Dichiaratamente Freeman fa una scelta di campo ben precisa sin dall’inizio, quando manifesta la propria incapacità di apprezzare Bitches Brew e allo stesso tempo invece confessa la sua grande ammirazione per On the Corner. Anche se le due opere sono chiaramente da considerare come un continuum dove non si capisce come una possa essere disgiunta così nettamente dall’altra, va aggiunto che un autore si può permettere ovviamente di avere preferenze anche così nettamente contrapposte, ma in questo caso una distonia così acuta dovrebbe essere supportata da un ragionamento critico accurato che invece qui è lasciato piuttosto confuso. Quindi le indicazioni dell’autore rischiano di diventare semplicemente una variazione del giochino ‘mi piace, non mi piace’.
Da questo derivano poi tutta una serie di ulteriori affermazioni estemporanee che lasciano il tempo che trovano, proprio perchè appoggiate su giudizi critici poco argomentati. Si veda per esempio il punto nel quale Freeman sostiene che Pete Cosey come chitarrista batte nettamente John McLaughlin. Affermazione che qualsiasi chitarrista e lo stesso Miles Davis sarebbero pronti a smentire in ogni momento. Questo lo diciamo senza voler togliere nulla a Pete Cosey, chitarrista eccellente ma certamente non in grado di rivoluzionare la storia dello strumento come ha fatto McLaughlin, nel bene e nel male.
Il fatto che Freeman (nato nei primi anni settanta) abbia dichiaratamente scoperto la musica di Davis alla fine degli anni ottanta è un segnale di come la sua ricostruzione di quello che è avvenuto alla fine degli anni sessanta e nella decade successiva sia incompleta e si basi più sulla interpretazione delle influenze a ritroso invece che su una analisi contestualizzata e cronologicamente consapevole. L’impressione è insomma quella di una ricostruzione fatta guardando nello specchietto retrovisore piuttosto che quella fatta con una visuale a trecentosessanta gradi. Anche se il punto di vista di un giornalista cresciuto negli anni ottanta e dichiaratamente svezzato a base di heavy metal offre certamente un punto di vista non consueto che vale la pena prendere in considerazione.
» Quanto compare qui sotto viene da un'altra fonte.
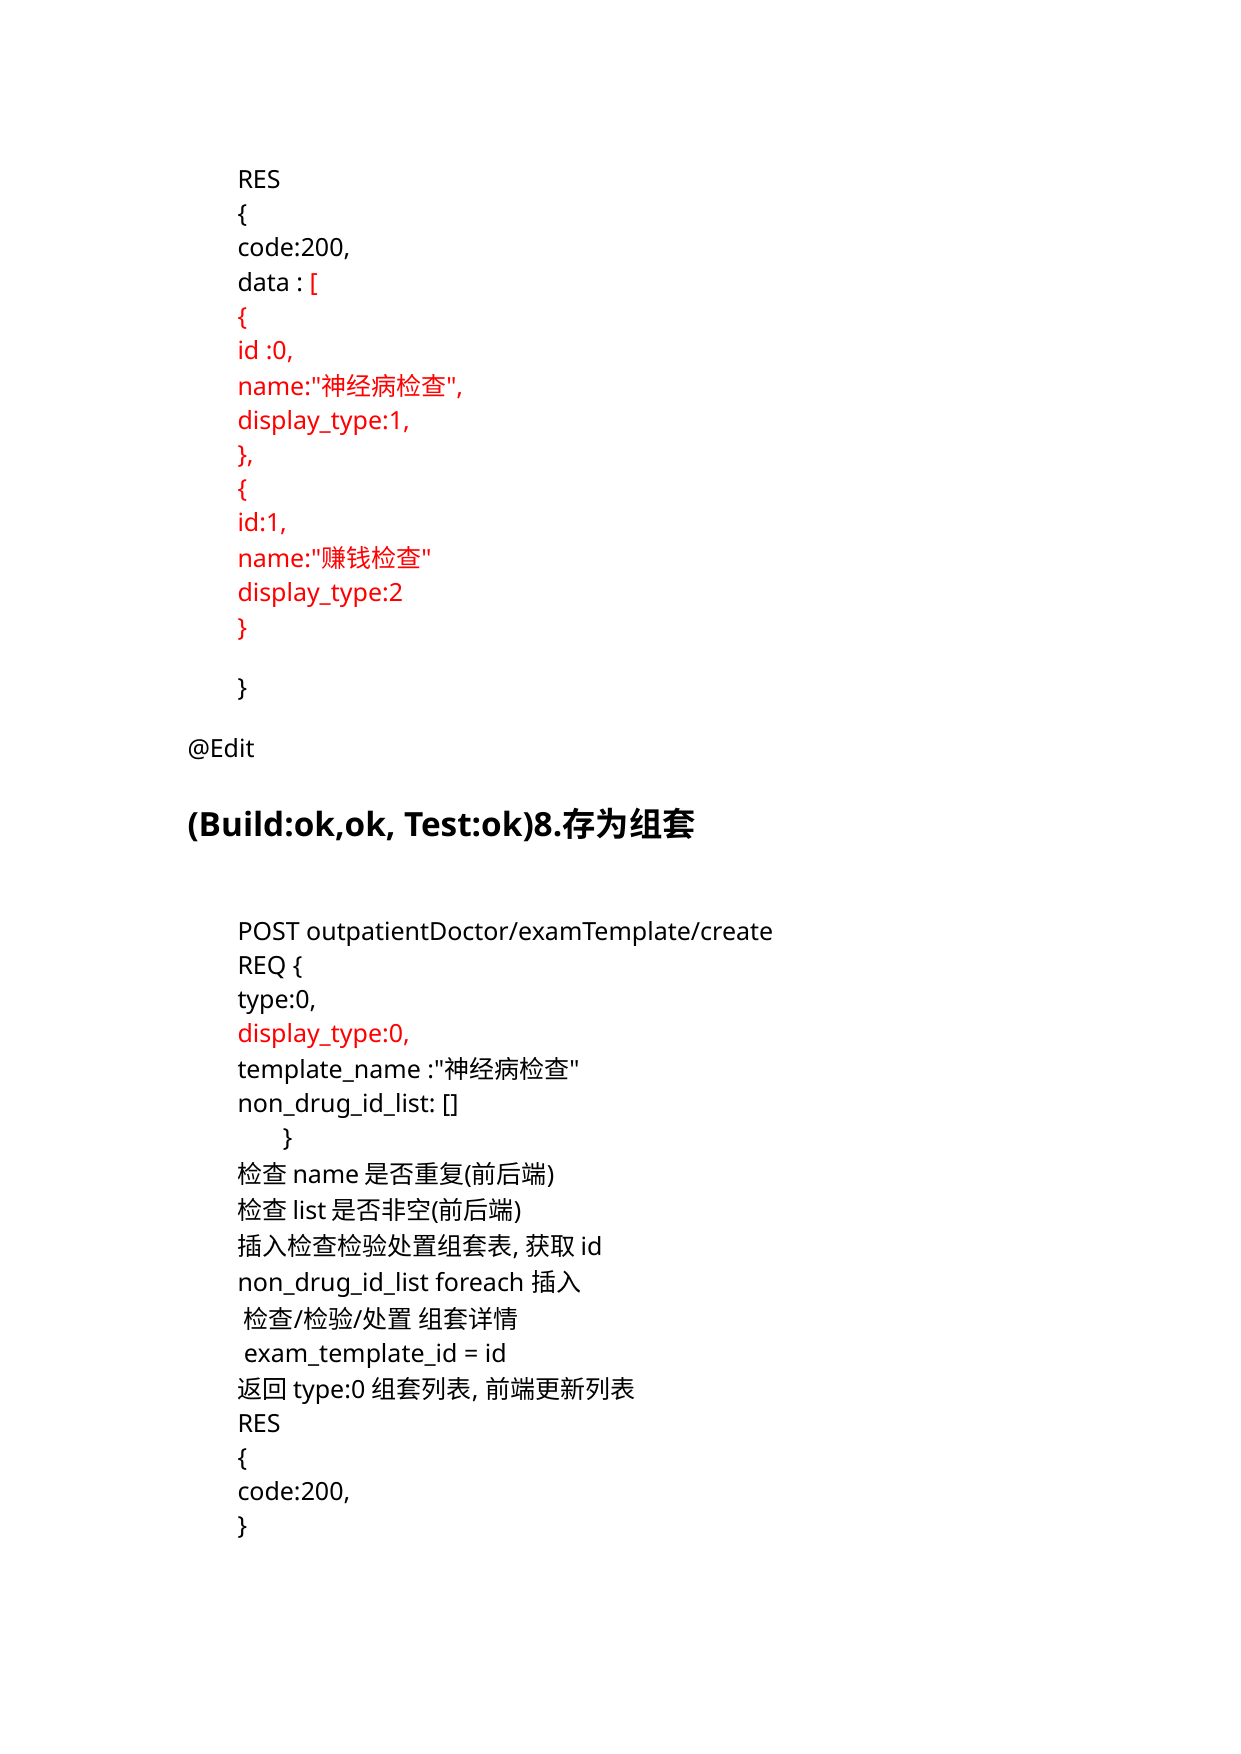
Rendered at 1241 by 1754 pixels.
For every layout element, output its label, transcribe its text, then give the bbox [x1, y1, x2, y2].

text display_type:1, [187, 403, 1053, 437]
text name:"神经病检查", [187, 366, 1053, 403]
text display_type:0, [187, 1016, 1053, 1050]
text id :0, [187, 332, 1053, 366]
text { [187, 196, 1053, 230]
text 检查list是否非空(前后端) [187, 1190, 1053, 1227]
text { [187, 471, 1053, 505]
text RES [187, 1406, 1053, 1440]
text code:200, [187, 1474, 1053, 1508]
text display_type:2 [187, 575, 1053, 609]
text non_drug_id_list: [] [187, 1086, 1053, 1120]
text REQ { [187, 948, 1053, 982]
text non_drug_id_list foreach 插入 [187, 1263, 1053, 1299]
text } [187, 1120, 1053, 1154]
text 插入检查检验处置组套表, 获取id [187, 1227, 1053, 1263]
text { [187, 298, 1053, 332]
text { [187, 1440, 1053, 1474]
text @Edit [187, 731, 1053, 765]
text 检查name是否重复(前后端) [187, 1154, 1053, 1190]
text } [187, 609, 1053, 643]
subtitle (Build:ok,ok, Test:ok)8.存为组套 [187, 790, 1053, 855]
text RES [187, 162, 1053, 196]
text type:0, [187, 982, 1053, 1016]
text exam_template_id = id [187, 1335, 1053, 1369]
text POST outpatientDoctor/examTemplate/create [187, 913, 1053, 948]
text id:1, [187, 505, 1053, 539]
text name:"赚钱检查" [187, 539, 1053, 575]
text }, [187, 437, 1053, 471]
text code:200, [187, 230, 1053, 264]
text template_name :"神经病检查" [187, 1050, 1053, 1086]
text 返回 type:0 组套列表, 前端更新列表 [187, 1369, 1053, 1406]
text } [187, 1508, 1053, 1542]
text data : [ [187, 264, 1053, 298]
text 检查/检验/处置 组套详情 [187, 1299, 1053, 1335]
text } [187, 670, 1053, 704]
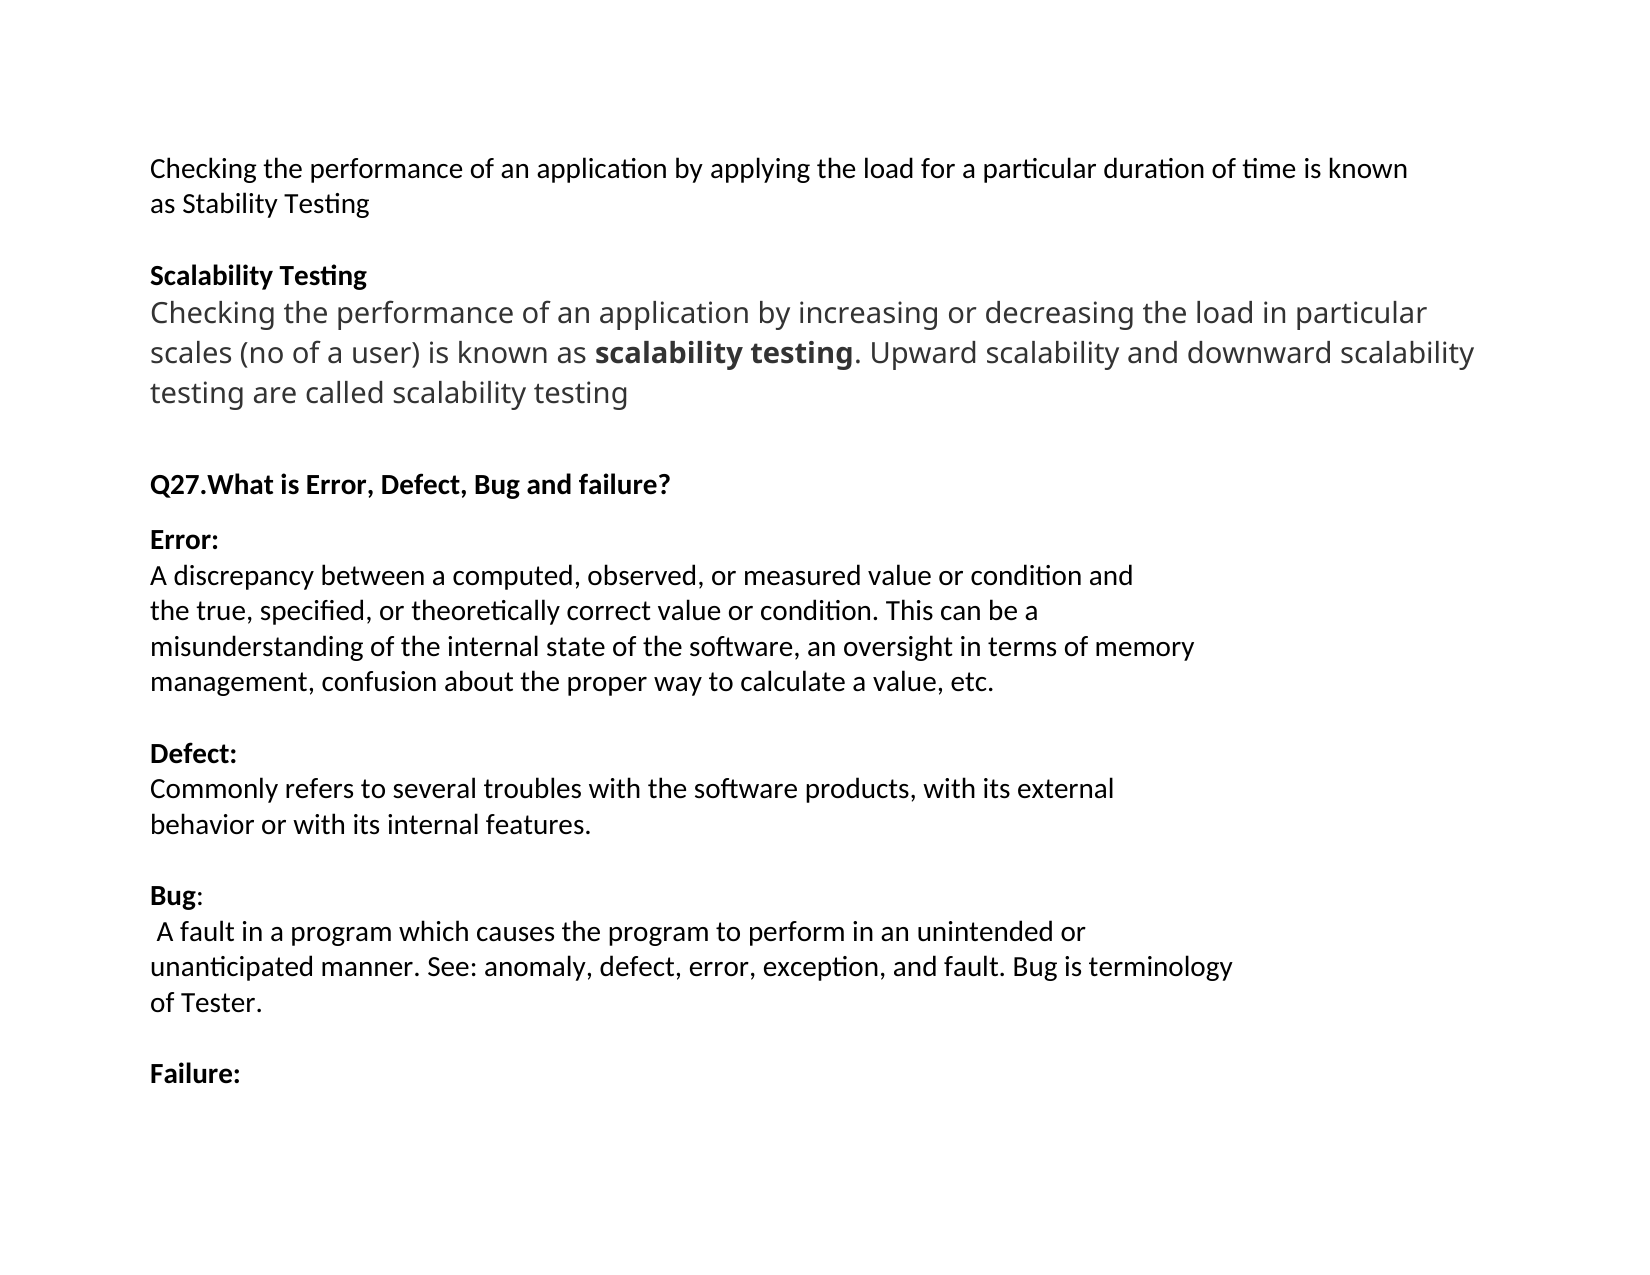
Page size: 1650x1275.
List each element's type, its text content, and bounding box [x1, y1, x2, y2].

text Defect: [150, 735, 1500, 770]
text Checking the performance of an application by increasing or decreasing the load in particular scales (no of a user) is known as scalability testing. Upward scalability and downward scalability testing are called scalability testing [150, 292, 1500, 412]
text misunderstanding of the internal state of the software, an oversight in terms of memory [150, 628, 1500, 663]
text management, confusion about the proper way to calculate a value, etc. [150, 663, 1500, 699]
text Scalability Testing [150, 257, 1500, 292]
text Error: [150, 521, 1500, 557]
text A discrepancy between a computed, observed, or measured value or condition and [150, 557, 1500, 592]
text the true, specified, or theoretically correct value or condition. This can be a [150, 592, 1500, 628]
text of Tester. [150, 984, 1500, 1020]
text A fault in a program which causes the program to perform in an unintended or [150, 913, 1500, 948]
text behavior or with its internal features. [150, 806, 1500, 842]
text Commonly refers to several troubles with the software products, with its external [150, 770, 1500, 806]
text Checking the performance of an application by applying the load for a particular duration of time is known as Stability Testing [150, 150, 1500, 221]
text Failure: [150, 1055, 1500, 1091]
text Bug: [150, 877, 1500, 913]
text unanticipated manner. See: anomaly, defect, error, exception, and fault. Bug is terminology [150, 948, 1500, 984]
text Q27.What is Error, Defect, Bug and failure? [150, 466, 1500, 502]
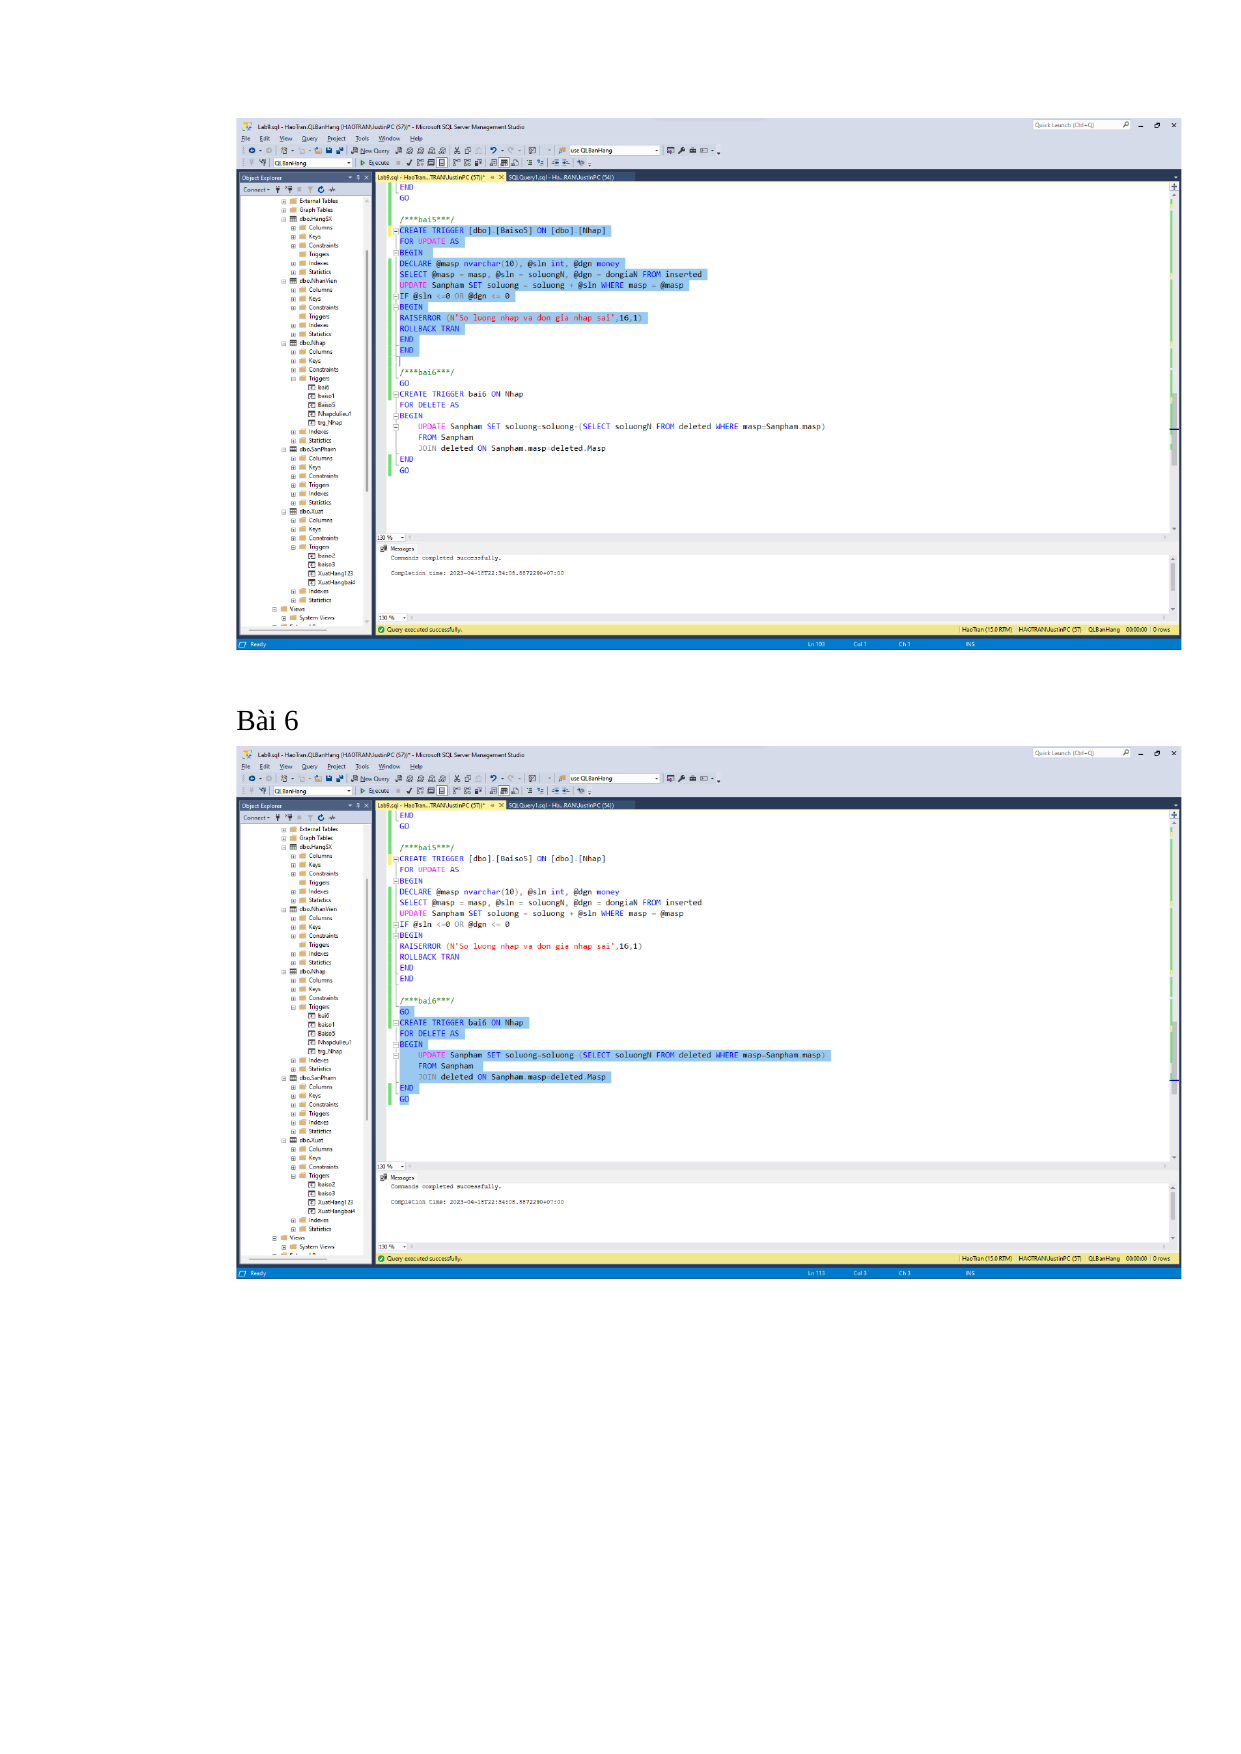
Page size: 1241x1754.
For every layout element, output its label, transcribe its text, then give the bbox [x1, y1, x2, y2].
Gli elementi essenziali che ruotano attorno al mondo di Miles sono tutti presenti e vengono discussi a lungo: le influenze della musica nera dell’epoca, da Hendrix a James Brown e a Sly Stone, il rapporto con Teo Macero, la suprema capacità di leadership del trombettista, i difficili rapporti con la casa discografica. Ma è come se la fotografia che li ricostruisce fosse un po’ sfocata e con alcune sezioni montate in maniera bislacca.
Insomma questo è più un libro a tesi che ci racconta le impressioni e i ragionamenti dell’autore, ma che non aggiunge fatti nuovi, non segnala elementi sin qui non utilizzati per aggiungere mattoncini di conoscenza da utilizzare per procedere alla ricostruzione della carriera artistica di uno dei più importanti musicisti del secolo appena concluso. Le 240 pagine del libro sono suddivise in tredici capitoli che non hanno necessariamente uno andamento lineare da un punto di vista cronologico, ma che si sviluppano invece come se fossero dei mini saggi nei quali l’autore esamina di volta in volta un argomento ben preciso. A chiudere il libro troviamo alcune scarne sezioni di approfondimento discografico e bibliografico.